Full-text evidence summary

InfluenzaVitamin D levels

 Randomized controlled trials have shown that taking 1000-2000 IU/day during the influenza season greatly reduce the risk of influenza and pneumonia.

There are no reports of incidence rates of influenza with respect to serum 25(OH)D levels.  However, there are several indirect ways to estimate the dose-response relation.

One is to compare wintertime serum 25(OH)D levels to summertime levels since solar UVB is the primary source of vitamin D for most people.  

Studies in the U.S. and England found that serum 25(OH)D levels increase  by about 10-15 ng/mL (25-37 nmol/L) in summer for younger people1 2.

A second is through randomized controlled trials of vitamin D supplementation and incidence of influenza.  

A study in Long Island involving black post-menopausal women found a 60% reduction in influenza and common cold cases for those taking 800 IU/d and 90% reduction for those taking 2000 IU/d3.  

A second study, involving 334 school children in Japan, half taking 1200 IU/d of vitamin D3, half taking 200 IU/d of vitamin D3, found a relative risk of 0.36 (95% confidence interval, 0.17, 0.79, p=0.006) for the 280 not taking additional vitamin D, i.e., a 64% reduced risk, for type A influenza4.  

Each 1000 IU/d increases serum 25(OH)D levels by 6-10 ng/mL for average sized adults5.  

The population mean values of serum 25(OH)D levels in the U.S. are 16 ng/mL for Black-Americans, 21 ng/mL for Hispanic-Americans, and 26 ng/mL for White-Americans6.  

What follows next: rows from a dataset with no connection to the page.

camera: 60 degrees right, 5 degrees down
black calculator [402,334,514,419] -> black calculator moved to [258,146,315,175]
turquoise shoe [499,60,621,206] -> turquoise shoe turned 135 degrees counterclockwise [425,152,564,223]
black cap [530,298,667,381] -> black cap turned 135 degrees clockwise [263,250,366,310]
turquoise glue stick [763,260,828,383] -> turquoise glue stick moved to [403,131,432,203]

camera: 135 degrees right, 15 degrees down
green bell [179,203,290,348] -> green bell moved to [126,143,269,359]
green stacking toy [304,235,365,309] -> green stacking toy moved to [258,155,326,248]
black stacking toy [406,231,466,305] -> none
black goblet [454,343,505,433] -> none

 It appears that increasing serum 25(OH)D levels to above 35-40 ng/mL provides reasonable protection against type A influenza.

Thus, it appears that increasing serum 25(OH)D levels to above 35-40 ng/mL provides reasonable protection against type A influenza.  

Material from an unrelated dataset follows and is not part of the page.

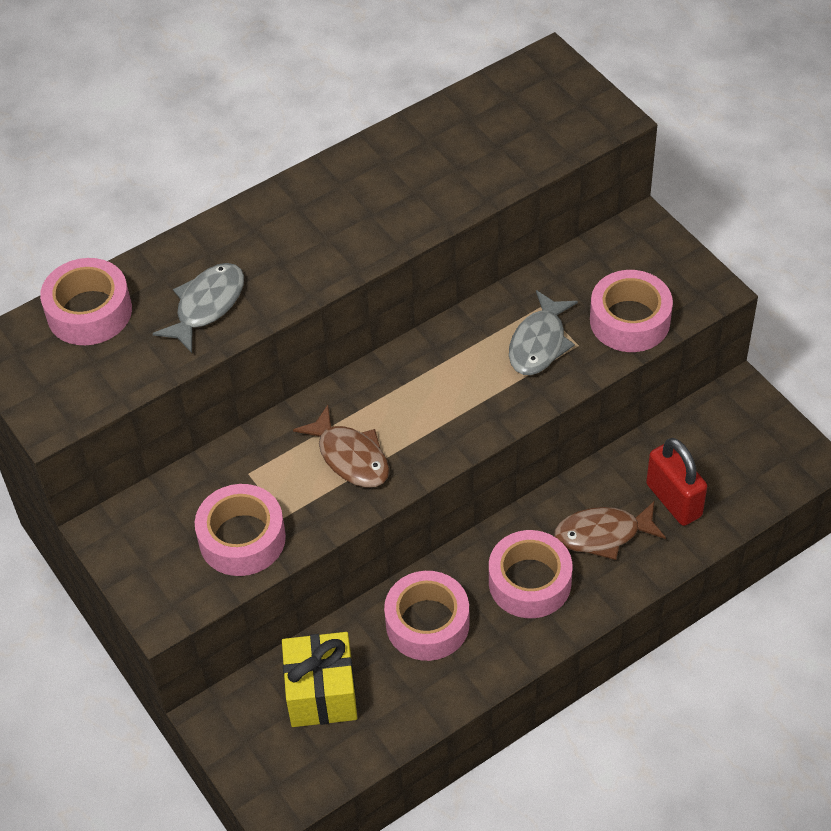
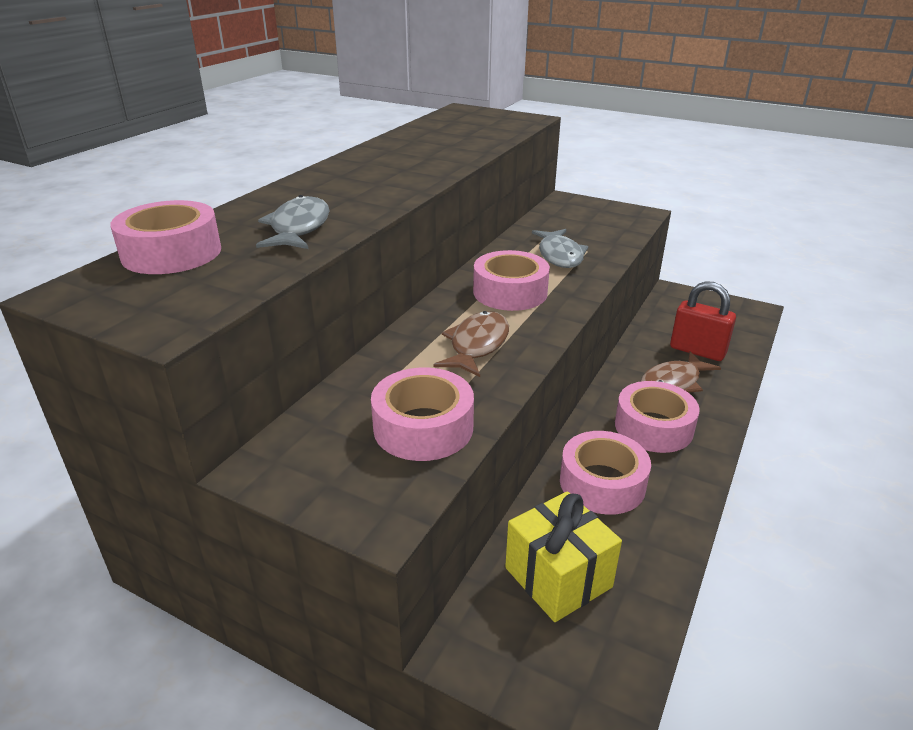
camera: 30 degrees left, 20 degrees down
brown fish [293,405,389,488] -> brown fish turned 90 degrees counterclockwise [434,311,509,377]
pink tape [590,270,673,352] -> pink tape moved to [473,250,550,311]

A recent prospective cohort study involving healthy adults in Greenwich, CT, USA (latitude 41º N) found a serum concentration of 25(OH)D of 38 ng/mL or higher was associated with a two-fold reduction in the risk of acquiring respiratory viral infections and with a marked reduction in the number of days ill with such infections compared to lower values7.

In addition to the well-known seasonality of influenza8 9 10, during the recent A/H1N1 “swine flu” epidemic, those at greatest risk of complications following infection were pregnant women11 12, Australian Aborigines13, and those obese or with diabetes or congestive heart failure12.  See, also, the recent review in the New England Journal of Medicine14. All of these groups have lower serum 25(OH)D levels than that of the average population.

Pneumonia often develops in those who contract influenza15 12.  Pneumonia is also frequently found in children with rickets16, who are severely vitamin D deficient.